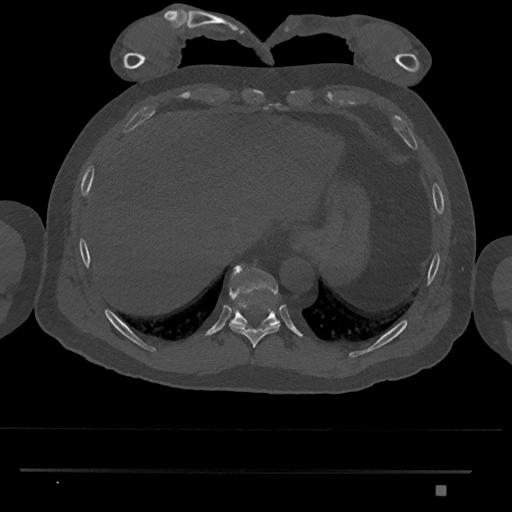
CT including the spine, one axial slice; slice 1033 of 1134 in the series (ordered by position); 120 kVp; bone window (W 1800 / L 400 HU); 0.5 mm slice thickness; 512 × 512 image matrix. Male patient, age 65 years. From the clinical record (not read from this slice): primary cancer: prostate.
Annotated regions visible in this slice (semi-automatically segmented with operator editing):
- T10 vertebra: bounding box [x1, y1, x2, y2] px = [229, 265, 280, 328]
- T9 vertebra: [229, 308, 280, 348]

Exercise aim
Would you copy out the material above exactly, without the pictures in it?

Expected answer
CT including the spine, one axial slice; slice 1033 of 1134 in the series (ordered by position); 120 kVp; bone window (W 1800 / L 400 HU); 0.5 mm slice thickness; 512 × 512 image matrix. Male patient, age 65 years. From the clinical record (not read from this slice): primary cancer: prostate.
Annotated regions visible in this slice (semi-automatically segmented with operator editing):
- T10 vertebra: bounding box [x1, y1, x2, y2] px = [229, 265, 280, 328]
- T9 vertebra: [229, 308, 280, 348]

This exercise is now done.